本文 -
──────────

90年代初頭、フィリピンに渡り現地の女性たちを次々とホステスや風俗嬢として日本に送り込んだ男がいた。女衒として巨万の富を得た男のその手口とは、一体いかなるものだったのだろうか──
(#1の続き)

日本からの手配師は筋系ぞろい──
オンナと銃を当てがいしゃぶり尽くす


手配師への手厚い接待

 谷村の手の込んだ接待に驚くのはまだ早い。手配師はこの後もいくつかのサプライズにすっかりハメられてしまう。事務所にはすでに60人もの若いフィリピン女性が勢ぞろいしている。手配師はそこに案内されたから2度びっくり。嬉しい悲鳴を発するのだ。しかもどれもが粒ぞろい。全部欲しいぐらいだった。
「ひとりナンボや」
 手配師は切り出した。60人の中から選ぶとなれば相当ふっかけられるものと腹をくくった。
「15万円で結構です。ただしすべてキャッシュで願います」
「ほぅー、安いでんなー。ホンマかいな…」
「すべてダイレクトに事を進めてるからですよ」
 ダイレクトとは多くの専門スタッフが手早く仕事をこなしていることだ。「5日後に女たちと一緒に日本に向かえます」と耳打ちすると手配師はびっくりし、「そんなことできまっか」と聞き返してきたが、それができるのも裏ビジネスに通じた専門スタッフがいつでもスタンバイしているからだ。商談がまとまったあとも手配師に損はかけなかった。フィリピン女性をちゃんとあてがったのだ、「床上手ですよ」といって。

──────────

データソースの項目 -
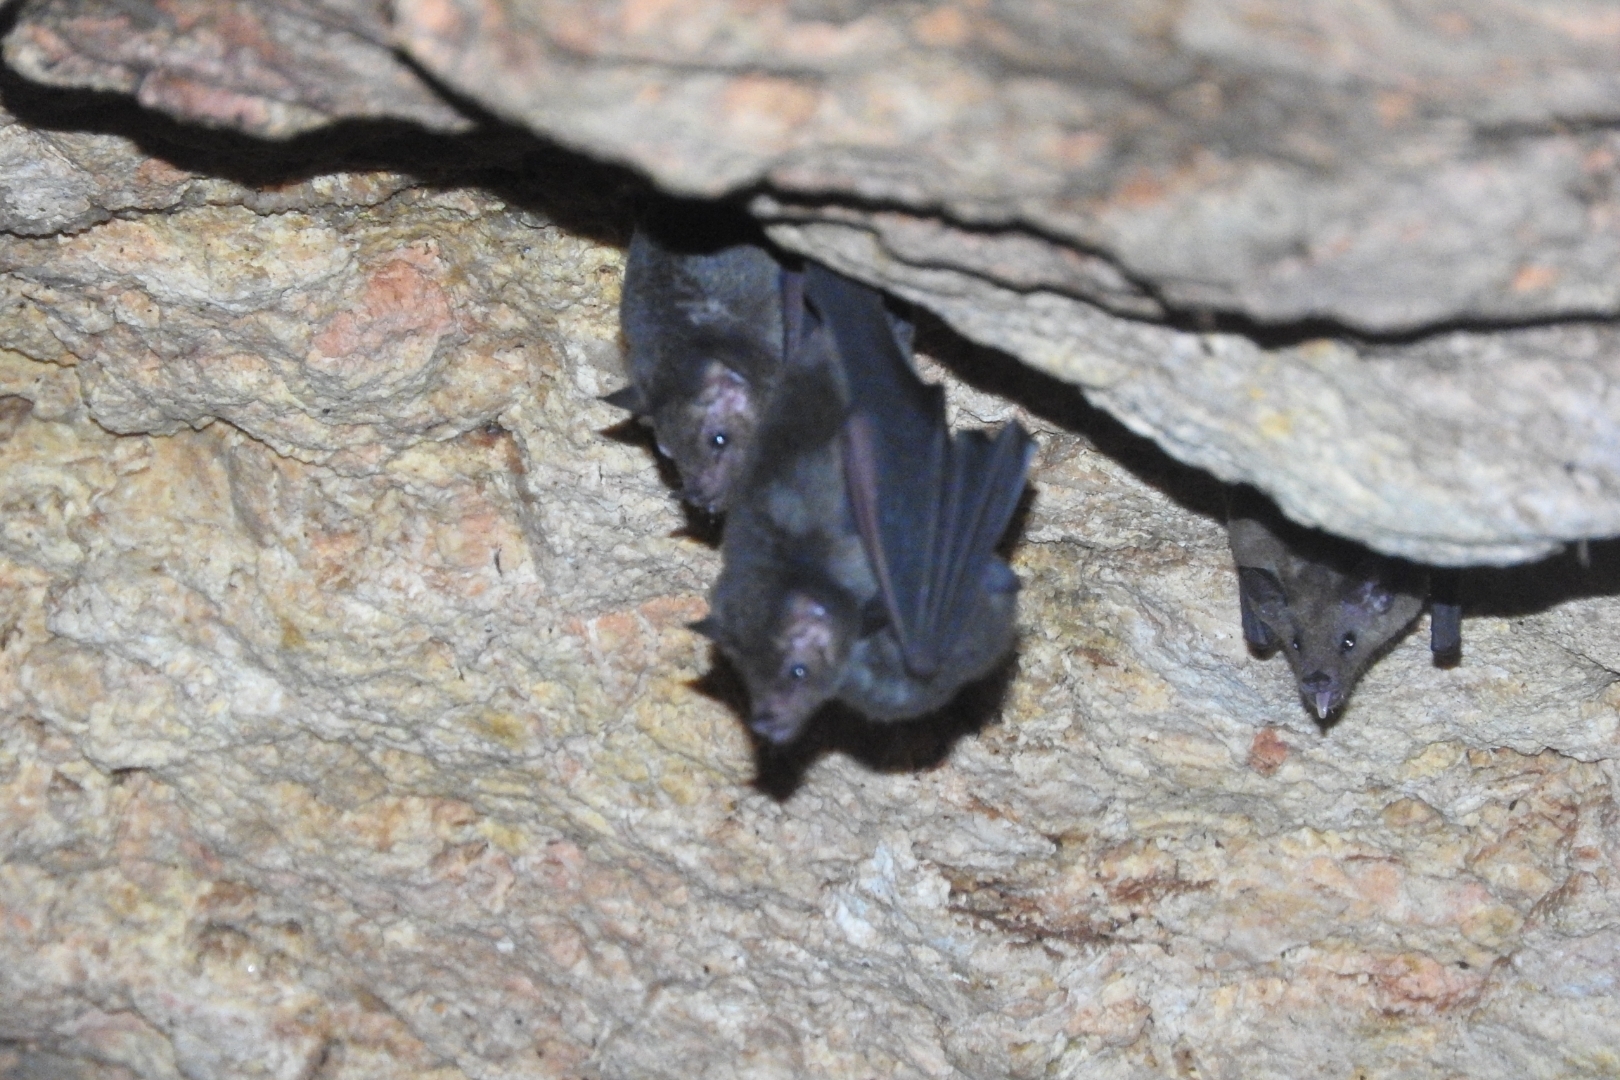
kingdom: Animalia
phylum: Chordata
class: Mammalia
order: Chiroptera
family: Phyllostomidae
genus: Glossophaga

──────────

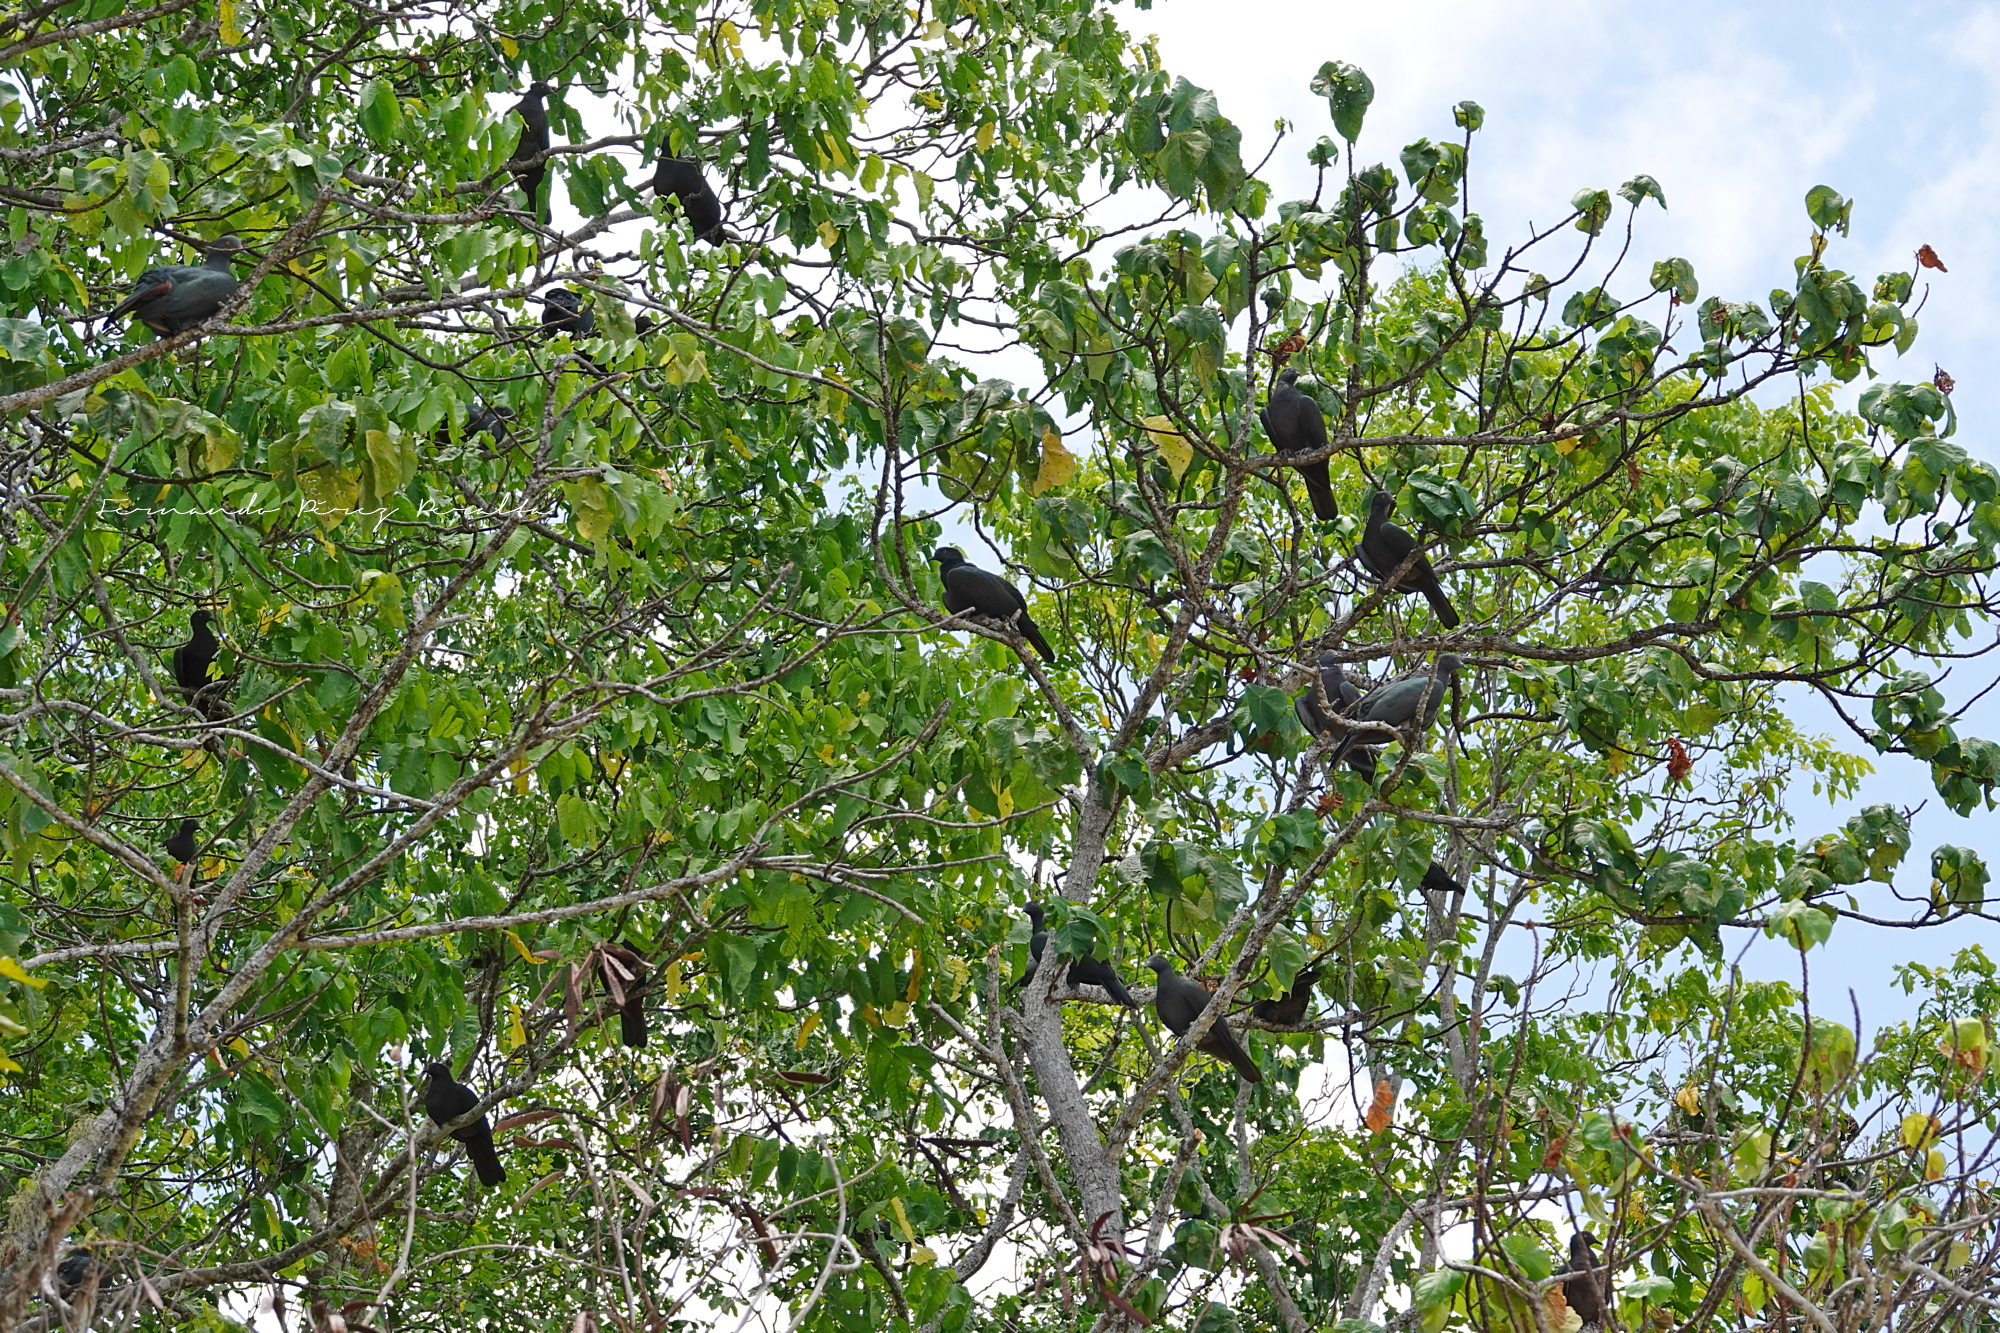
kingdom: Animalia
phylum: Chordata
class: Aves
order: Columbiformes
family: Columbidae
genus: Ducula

──────────

課題内容 - フィリピンの女性を日本へ送り込んだ男についての本文を、最後の文の後から書き継ぐこと。

解答 -
 手配師が女性を選ぶとすぐに女性たちの顔写真を撮り、それを持ってパスポートと査証の発行にスタッフは走った。むろん15人もいれば身元が不確かな女性もいる。こんな時のために刑事の弟は役に立つ。彼は事件でパクった偽造グループと通じていたからだ。じつは谷村がVIPルームを利用できるのも何通もの身分証明書を彼らに偽造させ、いくつもの顔を使い分けているからだった。
 偽造グループはパスポートのほか薬物、銃器なども密造し裏社会にさばいていた。谷村が隠し持っている45口径拳銃もここで入手したものだ。谷村は弟を走らせてパスポートと査証をセットで偽造させた。1人当たり10万円だ。しかし安いものだ。ノービザの女性は特別に50万円で手配師に納得させているので40万円のもうけになる。じつをいえば知らぬは仏の手配師で、VIPルームを使うのも女性をあてがうのも15万円の中にちゃっかり入っており谷村の腹はまったく痛まないのだ。